「兵隊やくざ」

 

 

勝新太郎演じる、図体が大きくて漢気あふれる大宮二等兵(元はやくざの用心棒)が、中国奥地の関東軍兵舎に送られてくる。

当初、上等兵(有田)は厄介者の世話係を押しつけられて困惑するのだが、次第次第に大宮に加勢するようになる。乱暴者がなぜか「インテリ上等兵と馬が合う」という点がミソで、バディ・ムービーでもある。

 

 

監督は鬼才・増村保造。
やくざの用心棒だった新兵・大宮は態度の大きさから上等兵集団に痛めつけられるが、名門生まれのインテリ上等兵・有田に救われ、奇妙な友情が芽生える。

 

上官に反発しては懲罰またはリンチを受け、また反抗しては制裁されるという繰り返しで、振り子のように同じ流れを繰り返しているうちに二人の友情が深まるのである。
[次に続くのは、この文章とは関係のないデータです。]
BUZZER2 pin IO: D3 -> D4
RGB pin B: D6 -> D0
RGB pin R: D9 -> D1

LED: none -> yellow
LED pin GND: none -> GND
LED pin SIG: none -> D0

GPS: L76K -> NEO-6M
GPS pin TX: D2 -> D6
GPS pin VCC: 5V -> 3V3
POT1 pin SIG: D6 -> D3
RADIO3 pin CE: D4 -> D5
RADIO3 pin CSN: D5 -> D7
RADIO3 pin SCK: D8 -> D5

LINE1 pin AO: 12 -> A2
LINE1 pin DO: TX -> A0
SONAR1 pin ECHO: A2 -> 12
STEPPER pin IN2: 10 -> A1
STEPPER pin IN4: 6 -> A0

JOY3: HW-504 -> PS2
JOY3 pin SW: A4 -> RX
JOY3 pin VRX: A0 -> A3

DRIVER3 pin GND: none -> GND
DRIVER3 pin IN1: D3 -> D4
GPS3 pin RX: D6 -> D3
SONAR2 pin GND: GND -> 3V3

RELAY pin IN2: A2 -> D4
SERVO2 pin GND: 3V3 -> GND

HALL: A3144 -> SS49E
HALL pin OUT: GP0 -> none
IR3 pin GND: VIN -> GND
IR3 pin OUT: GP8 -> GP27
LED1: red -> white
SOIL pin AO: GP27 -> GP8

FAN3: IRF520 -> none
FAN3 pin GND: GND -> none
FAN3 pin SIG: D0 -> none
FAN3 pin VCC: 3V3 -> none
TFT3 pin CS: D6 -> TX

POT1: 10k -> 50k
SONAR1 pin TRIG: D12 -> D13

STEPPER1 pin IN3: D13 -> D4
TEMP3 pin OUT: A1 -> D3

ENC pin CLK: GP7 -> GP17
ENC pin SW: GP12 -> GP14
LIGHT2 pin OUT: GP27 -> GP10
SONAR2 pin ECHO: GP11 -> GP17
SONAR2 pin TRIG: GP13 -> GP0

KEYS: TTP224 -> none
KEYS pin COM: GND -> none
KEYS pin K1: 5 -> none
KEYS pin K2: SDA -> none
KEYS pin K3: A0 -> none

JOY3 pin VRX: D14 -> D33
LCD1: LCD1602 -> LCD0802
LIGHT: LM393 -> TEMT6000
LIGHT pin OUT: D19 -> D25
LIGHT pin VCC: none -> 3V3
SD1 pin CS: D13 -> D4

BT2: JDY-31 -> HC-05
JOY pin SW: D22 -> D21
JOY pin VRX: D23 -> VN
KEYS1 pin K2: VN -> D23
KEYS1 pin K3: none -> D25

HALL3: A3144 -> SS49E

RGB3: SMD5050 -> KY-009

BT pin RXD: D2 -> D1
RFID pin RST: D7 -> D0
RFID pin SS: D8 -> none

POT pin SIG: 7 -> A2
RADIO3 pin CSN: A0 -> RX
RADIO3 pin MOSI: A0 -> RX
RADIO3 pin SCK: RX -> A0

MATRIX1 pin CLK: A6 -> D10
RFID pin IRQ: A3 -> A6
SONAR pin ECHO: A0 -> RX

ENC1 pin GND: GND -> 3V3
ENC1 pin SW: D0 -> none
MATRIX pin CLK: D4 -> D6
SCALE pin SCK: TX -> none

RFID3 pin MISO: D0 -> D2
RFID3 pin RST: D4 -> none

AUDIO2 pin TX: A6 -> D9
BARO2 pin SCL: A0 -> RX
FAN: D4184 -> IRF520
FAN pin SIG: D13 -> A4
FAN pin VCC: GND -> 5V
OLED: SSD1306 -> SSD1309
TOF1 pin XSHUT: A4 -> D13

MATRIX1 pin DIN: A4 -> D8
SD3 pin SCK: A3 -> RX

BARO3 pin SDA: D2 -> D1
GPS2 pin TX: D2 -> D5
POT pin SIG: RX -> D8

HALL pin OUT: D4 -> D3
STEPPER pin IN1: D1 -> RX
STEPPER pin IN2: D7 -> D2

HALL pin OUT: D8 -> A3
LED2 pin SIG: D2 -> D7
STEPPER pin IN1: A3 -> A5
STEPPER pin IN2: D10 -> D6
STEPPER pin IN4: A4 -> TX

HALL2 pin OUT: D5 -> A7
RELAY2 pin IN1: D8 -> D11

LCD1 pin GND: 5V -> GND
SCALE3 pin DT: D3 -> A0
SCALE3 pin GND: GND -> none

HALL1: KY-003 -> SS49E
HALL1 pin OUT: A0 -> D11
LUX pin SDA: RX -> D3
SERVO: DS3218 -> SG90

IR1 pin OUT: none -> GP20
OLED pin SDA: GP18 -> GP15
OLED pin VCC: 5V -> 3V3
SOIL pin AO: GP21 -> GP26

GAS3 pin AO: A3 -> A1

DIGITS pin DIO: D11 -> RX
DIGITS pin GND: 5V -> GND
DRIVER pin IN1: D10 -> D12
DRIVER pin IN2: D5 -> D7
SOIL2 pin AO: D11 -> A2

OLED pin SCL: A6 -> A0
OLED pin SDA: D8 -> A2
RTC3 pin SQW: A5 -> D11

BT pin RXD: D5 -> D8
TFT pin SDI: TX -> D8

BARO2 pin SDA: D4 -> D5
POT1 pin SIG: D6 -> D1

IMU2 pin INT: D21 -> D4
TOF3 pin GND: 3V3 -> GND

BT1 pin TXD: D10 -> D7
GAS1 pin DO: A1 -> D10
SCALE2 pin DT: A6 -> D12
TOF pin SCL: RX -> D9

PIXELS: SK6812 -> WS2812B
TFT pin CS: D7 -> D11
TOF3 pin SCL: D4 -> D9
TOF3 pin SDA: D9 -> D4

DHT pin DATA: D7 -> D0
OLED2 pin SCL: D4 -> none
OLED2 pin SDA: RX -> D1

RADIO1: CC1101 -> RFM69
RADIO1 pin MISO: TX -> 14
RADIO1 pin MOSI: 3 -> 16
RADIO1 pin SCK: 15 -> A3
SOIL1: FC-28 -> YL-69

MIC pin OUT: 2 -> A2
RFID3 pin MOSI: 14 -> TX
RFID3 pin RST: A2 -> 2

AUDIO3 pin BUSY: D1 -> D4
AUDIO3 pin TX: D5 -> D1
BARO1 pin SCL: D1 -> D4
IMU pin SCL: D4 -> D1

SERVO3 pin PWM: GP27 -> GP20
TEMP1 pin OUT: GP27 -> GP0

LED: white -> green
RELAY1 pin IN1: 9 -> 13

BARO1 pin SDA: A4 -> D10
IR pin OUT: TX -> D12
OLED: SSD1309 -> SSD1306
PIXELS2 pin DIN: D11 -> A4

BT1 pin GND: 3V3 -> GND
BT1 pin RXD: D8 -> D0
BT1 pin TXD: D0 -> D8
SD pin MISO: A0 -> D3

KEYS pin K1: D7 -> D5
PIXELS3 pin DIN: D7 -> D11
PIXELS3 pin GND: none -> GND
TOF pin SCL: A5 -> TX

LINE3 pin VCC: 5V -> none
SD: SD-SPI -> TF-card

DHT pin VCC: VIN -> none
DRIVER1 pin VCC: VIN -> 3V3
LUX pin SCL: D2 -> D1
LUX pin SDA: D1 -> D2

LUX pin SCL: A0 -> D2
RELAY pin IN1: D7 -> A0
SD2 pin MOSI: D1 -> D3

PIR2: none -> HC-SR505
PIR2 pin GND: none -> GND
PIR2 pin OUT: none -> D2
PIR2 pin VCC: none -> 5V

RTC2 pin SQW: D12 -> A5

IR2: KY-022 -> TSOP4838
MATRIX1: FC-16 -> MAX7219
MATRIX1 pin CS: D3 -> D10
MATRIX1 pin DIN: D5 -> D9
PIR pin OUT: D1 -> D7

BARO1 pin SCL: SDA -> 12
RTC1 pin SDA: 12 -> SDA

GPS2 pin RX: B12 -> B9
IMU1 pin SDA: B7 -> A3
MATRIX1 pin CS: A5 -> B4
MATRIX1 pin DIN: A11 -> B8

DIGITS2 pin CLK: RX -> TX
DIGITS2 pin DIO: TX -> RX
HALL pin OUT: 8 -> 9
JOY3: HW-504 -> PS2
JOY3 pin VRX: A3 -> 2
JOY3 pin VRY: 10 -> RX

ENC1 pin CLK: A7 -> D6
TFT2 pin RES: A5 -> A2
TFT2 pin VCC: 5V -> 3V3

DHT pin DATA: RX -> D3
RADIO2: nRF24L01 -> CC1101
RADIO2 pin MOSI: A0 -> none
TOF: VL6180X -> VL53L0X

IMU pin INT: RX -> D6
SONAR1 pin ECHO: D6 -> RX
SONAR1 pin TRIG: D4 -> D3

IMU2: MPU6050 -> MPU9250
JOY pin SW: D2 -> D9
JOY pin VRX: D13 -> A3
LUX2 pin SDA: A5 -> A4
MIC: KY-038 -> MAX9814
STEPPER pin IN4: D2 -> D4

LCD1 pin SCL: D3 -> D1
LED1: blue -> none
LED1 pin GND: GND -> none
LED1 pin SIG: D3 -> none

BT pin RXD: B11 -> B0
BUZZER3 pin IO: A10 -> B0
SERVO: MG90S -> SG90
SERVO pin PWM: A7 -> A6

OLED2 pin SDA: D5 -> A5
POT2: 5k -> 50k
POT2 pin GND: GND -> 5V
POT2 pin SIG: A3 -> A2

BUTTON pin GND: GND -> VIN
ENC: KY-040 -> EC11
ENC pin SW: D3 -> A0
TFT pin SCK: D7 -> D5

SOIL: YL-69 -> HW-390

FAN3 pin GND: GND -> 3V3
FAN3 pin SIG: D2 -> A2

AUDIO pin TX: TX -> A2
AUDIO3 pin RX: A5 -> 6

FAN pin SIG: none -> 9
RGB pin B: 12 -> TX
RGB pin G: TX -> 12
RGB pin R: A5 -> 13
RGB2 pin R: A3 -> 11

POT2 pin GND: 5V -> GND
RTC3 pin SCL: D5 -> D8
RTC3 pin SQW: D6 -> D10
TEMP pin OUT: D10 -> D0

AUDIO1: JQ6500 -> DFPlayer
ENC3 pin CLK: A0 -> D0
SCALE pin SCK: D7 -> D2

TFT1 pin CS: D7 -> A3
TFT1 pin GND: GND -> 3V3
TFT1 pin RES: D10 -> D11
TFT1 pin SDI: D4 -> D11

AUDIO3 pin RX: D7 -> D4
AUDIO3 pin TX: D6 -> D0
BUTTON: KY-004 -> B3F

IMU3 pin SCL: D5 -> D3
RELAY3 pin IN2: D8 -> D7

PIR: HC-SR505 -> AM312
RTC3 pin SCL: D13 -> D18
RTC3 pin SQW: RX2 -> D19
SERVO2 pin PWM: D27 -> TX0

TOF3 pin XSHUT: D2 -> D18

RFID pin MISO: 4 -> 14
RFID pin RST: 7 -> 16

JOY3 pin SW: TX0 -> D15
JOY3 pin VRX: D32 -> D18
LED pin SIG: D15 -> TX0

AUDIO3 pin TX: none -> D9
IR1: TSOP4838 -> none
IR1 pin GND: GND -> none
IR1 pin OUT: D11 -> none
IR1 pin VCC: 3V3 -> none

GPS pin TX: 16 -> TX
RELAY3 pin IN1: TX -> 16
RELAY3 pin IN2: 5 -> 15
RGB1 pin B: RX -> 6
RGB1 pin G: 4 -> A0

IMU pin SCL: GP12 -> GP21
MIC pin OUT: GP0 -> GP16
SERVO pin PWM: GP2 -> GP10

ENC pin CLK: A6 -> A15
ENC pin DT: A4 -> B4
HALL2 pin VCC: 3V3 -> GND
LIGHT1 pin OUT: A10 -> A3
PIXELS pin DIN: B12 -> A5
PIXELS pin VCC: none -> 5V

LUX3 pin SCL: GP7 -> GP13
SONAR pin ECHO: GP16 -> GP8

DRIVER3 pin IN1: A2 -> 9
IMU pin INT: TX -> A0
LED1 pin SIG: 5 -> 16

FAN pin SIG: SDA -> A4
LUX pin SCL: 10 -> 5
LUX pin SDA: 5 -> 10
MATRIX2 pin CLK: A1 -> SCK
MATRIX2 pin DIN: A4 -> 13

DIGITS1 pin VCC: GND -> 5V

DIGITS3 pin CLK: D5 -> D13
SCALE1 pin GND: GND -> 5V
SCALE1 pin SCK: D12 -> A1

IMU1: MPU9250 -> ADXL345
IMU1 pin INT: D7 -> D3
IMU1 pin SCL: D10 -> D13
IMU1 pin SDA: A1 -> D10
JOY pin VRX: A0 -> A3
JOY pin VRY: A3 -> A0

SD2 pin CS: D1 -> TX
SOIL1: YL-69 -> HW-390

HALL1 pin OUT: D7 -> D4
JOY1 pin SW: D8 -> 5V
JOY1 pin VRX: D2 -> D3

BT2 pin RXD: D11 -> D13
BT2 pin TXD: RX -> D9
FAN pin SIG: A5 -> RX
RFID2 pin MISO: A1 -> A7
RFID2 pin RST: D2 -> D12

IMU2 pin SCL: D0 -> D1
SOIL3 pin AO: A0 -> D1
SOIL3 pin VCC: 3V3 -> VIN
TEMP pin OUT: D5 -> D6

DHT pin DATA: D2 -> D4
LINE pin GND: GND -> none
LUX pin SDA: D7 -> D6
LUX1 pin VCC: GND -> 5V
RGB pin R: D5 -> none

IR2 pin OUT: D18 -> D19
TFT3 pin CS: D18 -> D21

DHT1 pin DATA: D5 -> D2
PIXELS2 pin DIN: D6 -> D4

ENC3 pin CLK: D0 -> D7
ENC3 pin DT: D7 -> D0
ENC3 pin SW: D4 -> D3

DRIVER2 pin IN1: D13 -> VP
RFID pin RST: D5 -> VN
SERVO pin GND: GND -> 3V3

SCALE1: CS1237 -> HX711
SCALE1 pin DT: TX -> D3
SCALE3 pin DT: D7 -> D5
友情と言っても「男と男の友情」というより、露骨にそっち系のような……、いやそっちじゃない、あくまでも昔は軍隊そのものがこうなんだ、などと考えているうちに、

「俺はお前のことが好きだッ!!」

などと宣言してしまうので始末に負えない。むしろそっち系の好きな人はぜひ観るべきかもしれない。

 

 

結末がたいへん鮮やかで、それはそれで気持ち良いのだが、どうも別の映画で観たような気がするし、「兵隊やくざ」自体を以前どこかで観たのかもしれない。